> [Суть задания]
1. Как перевести на английский язык предложение из фрагмента: «Катары и францисканцы ощущали дискомфорт от такой ситуации»?
2. Кто, согласно фрагменту, основал орден проповедников?
3. Процитируйте из фрагмента отрывок, начиная со слов «Едва ли Иннокентий» и заканчивая словами «ордену папское благословение.» включительно.

── Фрагмент текста ──

Экстремальная риторика и милитаристская безжалостность похода против катаров показывают, что у Церкви концы с концами не сходились. Папы и аббаты хотели подражать Христу, но, подобно Ашоке, столкнулись с дилеммой: цивилизация не выживет без структурного и военного насилия. Иннокентий III был самым могущественным папой за всю историю: он обеспечил либертас Церкви и, в отличие от предшественников, повелевал королями и императорами. Однако западное общество, после гибели Римской империи почти впавшее в варварство, теперь создавало первую в истории коммерческую экономику. И пути развития этого общества противоречил отказ от неравенства и системного насилия, фундаментальный для всех трех авраамических религий. (Вообще убеждение в необходимости равного распределение ресурсов возникло, быть может, еще во времена охотников и собирателей.) Катары и францисканцы ощущали дискомфорт от такой ситуации. Быть может, они осознавали: как учил еще Иисус, все, кто выгадывает от структурного насилия, причастны к его жестокости.
Едва ли Иннокентий III мучился этой дилеммой (хотя невротические перегибы в обличении катар, возможно, отражают внутреннюю неуверенность). Куда принципиальнее была позиция Доминика де Гусмана (ок. 1170–1221), основателя ордена проповедников. Как и у францисканцев, это был нищенствующий орден: монахи жили подаянием. Доминиканцы ходили по Лангедоку парами, пытаясь мирными способами вернуть «еретиков» в лоно ортодоксии. Они напоминали слова апостола Павла о необходимости повиноваться мирской власти. Однако их запятнала связь с крестовым походом против катаров, особенно после того, как Доминик посетил Латеранский собор (1215 г.), чтобы выпросить ордену папское благословение.

───
── Доступные данные ──

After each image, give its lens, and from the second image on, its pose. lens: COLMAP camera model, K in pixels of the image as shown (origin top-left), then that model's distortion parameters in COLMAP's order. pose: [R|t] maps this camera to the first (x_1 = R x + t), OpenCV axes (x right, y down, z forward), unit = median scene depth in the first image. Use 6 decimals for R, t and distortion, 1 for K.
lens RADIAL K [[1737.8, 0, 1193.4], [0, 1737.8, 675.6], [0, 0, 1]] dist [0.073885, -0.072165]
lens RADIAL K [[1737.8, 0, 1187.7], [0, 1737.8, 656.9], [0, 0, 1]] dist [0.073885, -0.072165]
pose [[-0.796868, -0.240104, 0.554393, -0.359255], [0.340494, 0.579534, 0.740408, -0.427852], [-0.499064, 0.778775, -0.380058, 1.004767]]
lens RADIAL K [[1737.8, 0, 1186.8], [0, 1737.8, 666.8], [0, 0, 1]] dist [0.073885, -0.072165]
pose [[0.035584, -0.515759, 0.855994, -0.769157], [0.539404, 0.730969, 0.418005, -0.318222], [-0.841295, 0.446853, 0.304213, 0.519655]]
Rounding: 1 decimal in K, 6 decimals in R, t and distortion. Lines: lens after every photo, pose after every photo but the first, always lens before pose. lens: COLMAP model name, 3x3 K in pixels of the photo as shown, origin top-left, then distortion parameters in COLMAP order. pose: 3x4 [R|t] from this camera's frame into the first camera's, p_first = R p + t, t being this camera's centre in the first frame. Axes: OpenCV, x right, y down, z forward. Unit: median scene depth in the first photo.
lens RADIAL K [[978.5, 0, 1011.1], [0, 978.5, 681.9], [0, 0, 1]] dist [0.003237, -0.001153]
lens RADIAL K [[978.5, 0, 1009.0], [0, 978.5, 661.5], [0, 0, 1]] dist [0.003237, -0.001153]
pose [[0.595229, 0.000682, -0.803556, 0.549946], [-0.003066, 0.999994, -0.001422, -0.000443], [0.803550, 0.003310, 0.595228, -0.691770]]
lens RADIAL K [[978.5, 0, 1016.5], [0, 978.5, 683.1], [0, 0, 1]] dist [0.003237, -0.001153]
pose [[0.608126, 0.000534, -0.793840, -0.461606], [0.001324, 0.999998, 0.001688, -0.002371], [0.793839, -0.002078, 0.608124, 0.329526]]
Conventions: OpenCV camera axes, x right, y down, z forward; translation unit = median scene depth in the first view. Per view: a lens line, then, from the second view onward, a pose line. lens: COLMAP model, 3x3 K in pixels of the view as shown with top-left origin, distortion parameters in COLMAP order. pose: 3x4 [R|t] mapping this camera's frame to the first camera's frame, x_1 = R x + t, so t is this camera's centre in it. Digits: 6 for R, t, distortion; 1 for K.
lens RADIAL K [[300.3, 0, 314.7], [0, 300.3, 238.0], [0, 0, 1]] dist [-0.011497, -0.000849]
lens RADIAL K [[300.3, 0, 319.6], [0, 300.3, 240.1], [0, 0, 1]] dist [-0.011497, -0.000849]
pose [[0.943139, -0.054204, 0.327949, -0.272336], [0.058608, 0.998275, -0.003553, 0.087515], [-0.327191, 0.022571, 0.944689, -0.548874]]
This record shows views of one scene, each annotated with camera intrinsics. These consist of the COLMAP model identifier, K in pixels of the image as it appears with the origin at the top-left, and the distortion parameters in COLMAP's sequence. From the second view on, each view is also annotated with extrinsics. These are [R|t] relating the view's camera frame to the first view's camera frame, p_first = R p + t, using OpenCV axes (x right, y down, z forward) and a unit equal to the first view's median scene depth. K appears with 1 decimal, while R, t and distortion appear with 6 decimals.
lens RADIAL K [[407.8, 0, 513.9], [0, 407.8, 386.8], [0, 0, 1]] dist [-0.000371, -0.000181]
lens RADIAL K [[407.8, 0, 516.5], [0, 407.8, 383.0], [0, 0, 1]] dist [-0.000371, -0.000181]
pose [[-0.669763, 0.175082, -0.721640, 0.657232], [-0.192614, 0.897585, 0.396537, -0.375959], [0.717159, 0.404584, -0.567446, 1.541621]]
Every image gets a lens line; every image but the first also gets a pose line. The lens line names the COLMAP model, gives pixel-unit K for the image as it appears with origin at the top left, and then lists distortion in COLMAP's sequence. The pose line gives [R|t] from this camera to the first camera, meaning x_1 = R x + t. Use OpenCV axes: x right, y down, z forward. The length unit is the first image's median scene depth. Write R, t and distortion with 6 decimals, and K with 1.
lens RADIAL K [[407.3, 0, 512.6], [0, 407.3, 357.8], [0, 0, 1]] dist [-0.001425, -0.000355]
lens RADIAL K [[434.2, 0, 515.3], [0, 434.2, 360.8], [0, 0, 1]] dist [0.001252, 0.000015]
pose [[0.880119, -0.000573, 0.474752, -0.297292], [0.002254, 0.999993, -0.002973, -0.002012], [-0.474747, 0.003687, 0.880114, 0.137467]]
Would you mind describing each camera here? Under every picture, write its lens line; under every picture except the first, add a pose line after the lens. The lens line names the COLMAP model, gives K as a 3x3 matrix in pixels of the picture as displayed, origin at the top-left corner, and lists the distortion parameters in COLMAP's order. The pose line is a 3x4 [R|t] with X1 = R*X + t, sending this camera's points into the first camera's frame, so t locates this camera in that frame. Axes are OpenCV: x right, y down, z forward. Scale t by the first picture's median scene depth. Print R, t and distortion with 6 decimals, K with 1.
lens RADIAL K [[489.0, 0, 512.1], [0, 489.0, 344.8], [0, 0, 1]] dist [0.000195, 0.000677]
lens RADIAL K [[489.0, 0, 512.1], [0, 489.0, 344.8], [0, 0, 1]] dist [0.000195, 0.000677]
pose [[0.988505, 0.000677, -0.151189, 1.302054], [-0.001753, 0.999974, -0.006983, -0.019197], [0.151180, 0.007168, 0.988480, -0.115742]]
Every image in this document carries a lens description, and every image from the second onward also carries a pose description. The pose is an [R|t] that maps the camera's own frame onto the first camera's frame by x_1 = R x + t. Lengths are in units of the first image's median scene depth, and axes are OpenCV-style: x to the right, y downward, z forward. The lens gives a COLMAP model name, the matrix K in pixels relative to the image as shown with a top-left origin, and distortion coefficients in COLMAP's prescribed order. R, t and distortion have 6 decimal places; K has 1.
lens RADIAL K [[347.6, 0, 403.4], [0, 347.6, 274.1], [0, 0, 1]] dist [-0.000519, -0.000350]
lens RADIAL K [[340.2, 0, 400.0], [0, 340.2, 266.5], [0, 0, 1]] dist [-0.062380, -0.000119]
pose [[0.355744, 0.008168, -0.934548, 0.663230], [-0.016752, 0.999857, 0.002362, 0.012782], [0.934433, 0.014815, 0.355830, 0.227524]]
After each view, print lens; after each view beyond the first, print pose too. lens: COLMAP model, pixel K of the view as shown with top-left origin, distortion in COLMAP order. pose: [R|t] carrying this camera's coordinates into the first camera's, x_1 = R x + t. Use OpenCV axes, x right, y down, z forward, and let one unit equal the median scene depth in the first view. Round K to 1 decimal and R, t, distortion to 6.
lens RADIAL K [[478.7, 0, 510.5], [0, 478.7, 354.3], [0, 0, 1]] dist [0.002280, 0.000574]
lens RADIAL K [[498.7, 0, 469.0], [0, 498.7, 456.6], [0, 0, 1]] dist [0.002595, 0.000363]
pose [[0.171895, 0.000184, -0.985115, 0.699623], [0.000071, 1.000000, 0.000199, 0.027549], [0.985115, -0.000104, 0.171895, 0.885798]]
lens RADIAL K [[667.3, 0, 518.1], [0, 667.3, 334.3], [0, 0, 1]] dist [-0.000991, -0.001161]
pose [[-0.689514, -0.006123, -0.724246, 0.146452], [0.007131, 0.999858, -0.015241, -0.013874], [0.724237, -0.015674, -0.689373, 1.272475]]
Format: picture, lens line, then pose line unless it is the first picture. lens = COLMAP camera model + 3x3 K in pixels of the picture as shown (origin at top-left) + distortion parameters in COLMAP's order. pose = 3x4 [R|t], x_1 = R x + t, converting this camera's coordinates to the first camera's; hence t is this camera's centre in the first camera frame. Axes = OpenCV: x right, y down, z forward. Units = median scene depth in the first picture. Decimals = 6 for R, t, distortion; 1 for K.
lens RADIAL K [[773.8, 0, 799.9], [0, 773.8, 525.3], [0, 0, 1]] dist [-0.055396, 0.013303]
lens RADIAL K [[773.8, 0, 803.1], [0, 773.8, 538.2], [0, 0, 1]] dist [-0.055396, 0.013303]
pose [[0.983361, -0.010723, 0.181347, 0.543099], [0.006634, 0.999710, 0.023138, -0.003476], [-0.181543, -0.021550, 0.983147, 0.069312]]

───

> [Решения заданий]
1. The Cathars and the Franciscans felt uneasy about this situation.

2. Доминик де Гусман (ок. 1170–1221).

3.
Едва ли Иннокентий III мучился этой дилеммой (хотя невротические перегибы в обличении катар, возможно, отражают внутреннюю неуверенность). Куда принципиальнее была позиция Доминика де Гусмана (ок. 1170–1221), основателя ордена проповедников. Как и у францисканцев, это был нищенствующий орден: монахи жили подаянием. Доминиканцы ходили по Лангедоку парами, пытаясь мирными способами вернуть «еретиков» в лоно ортодоксии. Они напоминали слова апостола Павла о необходимости повиноваться мирской власти. Однако их запятнала связь с крестовым походом против катаров, особенно после того, как Доминик посетил Латеранский собор (1215 г.), чтобы выпросить ордену папское благословение.